Bir teorik formülden bir diğerine geçme ve silahlı çatışmayı atlatma yaklaşımını benimsemedeki neden, Soğuk Savaş'ın kurgusal bir açıklamasıdır.

Bu açıklama, Washington'ın, Sovyetler Birliği'ni ona karşı bir savaş yürütmeksizin öldürebildiğini ve Rus teorisyen Generel Chibane'ın deyimiyle "insanlık tarihinin en büyük zaferini elde ettiğini" iddia eder.

Bu general, Genelkurmay Başkanlığı'na bağlı Askerî Stratejik Araştırmalar Merkezi'nde ve Vladimir Putin'in de görev yaptığı İç İstihbarat Teşkilatı'na bağlı Federal Sınır Servisi'nde önemli görevlerde bulundu. 

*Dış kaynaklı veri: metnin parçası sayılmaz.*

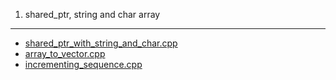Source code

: 

1. shared\_ptr, string and char array
---------------------------------
* [shared\_ptr\_with\_string\_and\_char.cpp](https://github.com/samuelololol/cpp_test/blob/master/shared_ptr_with_string_and_char.cpp)
* [array\_to\_vector.cpp](https://github.com/samuelololol/cpp_test/blob/master/src/array_to_vector.cpp)
* [incrementing\_sequence.cpp](https://github.com/samuelololol/cpp_test/blob/master/src/incrementing_sequence.cpp)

Bu teorik geçiş öncelikle, Rus ordusunda 2001'de Medya Güvenlik Şubesi ve 2009'da İzleme ve Ulusal Güvenlik Şubesi gibi yeni birimler ve yapıların oluşturulmasının yolunu açtı.

Bu yeni birimler, subayları askerî olan ve olmayan uygulamaları bütünleşmiş bir şekilde kullanmaya hazırladı.

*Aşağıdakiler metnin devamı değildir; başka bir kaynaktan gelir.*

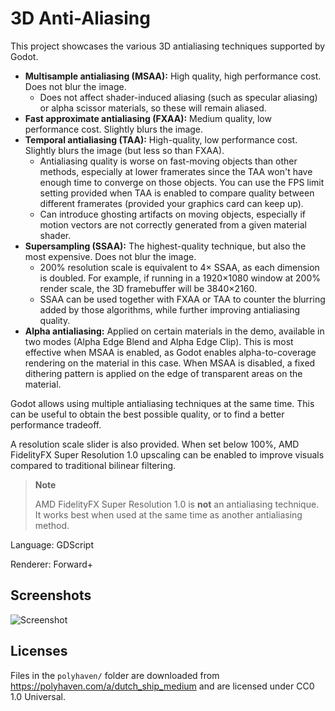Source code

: # 3D Anti-Aliasing

This project showcases the various 3D antialiasing techniques supported by Godot.

- **Multisample antialiasing (MSAA):** High quality, high performance cost.
  Does not blur the image.
  - Does not affect shader-induced aliasing (such as specular aliasing) or alpha
	scissor materials, so these will remain aliased.
- **Fast approximate antialiasing (FXAA):** Medium quality, low performance cost.
  Slightly blurs the image.
- **Temporal antialiasing (TAA):** High-quality, low performance cost. Slightly
  blurs the image (but less so than FXAA).
  - Antialiasing quality is worse on fast-moving objects than other methods,
	especially at lower framerates since the TAA won't have enough time to
	converge on those objects. You can use the FPS limit setting provided
	when TAA is enabled to compare quality between different framerates
	(provided your graphics card can keep up).
  - Can introduce ghosting artifacts on moving objects, especially if motion
	vectors are not correctly generated from a given material shader.
- **Supersampling (SSAA):** The highest-quality technique, but also the most
  expensive. Does not blur the image.
  - 200% resolution scale is equivalent to 4× SSAA, as each dimension is
	doubled. For example, if running in a 1920×1080 window at 200% render scale,
	the 3D framebuffer will be 3840×2160.
  - SSAA can be used together with FXAA or TAA to counter the blurring added by
	those algorithms, while further improving antialiasing quality.
- **Alpha antialiasing:** Applied on certain materials in the demo, available in
  two modes (Alpha Edge Blend and Alpha Edge Clip). This is most effective when
  MSAA is enabled, as Godot enables alpha-to-coverage rendering on the material
  in this case. When MSAA is disabled, a fixed dithering pattern is applied on
  the edge of transparent areas on the material.

Godot allows using multiple antialiasing techniques at the same time. This can
be useful to obtain the best possible quality, or to find a better performance
tradeoff.

A resolution scale slider is also provided. When set below 100%,
AMD FidelityFX Super Resolution 1.0 upscaling can be enabled to improve visuals
compared to traditional bilinear filtering.

> **Note**
>
> AMD FidelityFX Super Resolution 1.0 is **not** an antialiasing technique.
> It works best when used at the same time as another antialiasing method.

Language: GDScript

Renderer: Forward+

## Screenshots

![Screenshot](screenshots/antialiasing.webp)

## Licenses

Files in the `polyhaven/` folder are downloaded from <https://polyhaven.com/a/dutch_ship_medium>
and are licensed under CC0 1.0 Universal.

Bunun etkisi, Özel Harekât Kuvvetleri Komutanlığı, Siber Komutanlık veya "kriz durumlarının" gelişimini izlemesi, önlemesi ve askerî olan ve olmayan düzeylerde tepkileri koordine etmesi gereken bir Genelkurmay Başkanlığı şubesi olan Ulusal Savunma Kontrol Merkezi kurulması gibi operasyonel yapılarda ortaya çıktı. 

Son olarak da daha az sayıda ve daha profesyonel bir Rus ordusu kurmayı hedefleyen 2008 askerî reformları, silahlı çatışmayı atlatma stratejisinden ilham aldı.

Bu strateji, silahlı kuvvetlerin dolaylı operasyonları desteklemesi, onlara katılması ve caydırıcılık ya da hızlı ve belirleyici bir müdahale yoluyla bitirilmesine katkıda bulunması gerektiğini varsayıyordu. Bu rol; esnek, eğitimli ve karşılık vermeye hazır güçler gerektiriyor. 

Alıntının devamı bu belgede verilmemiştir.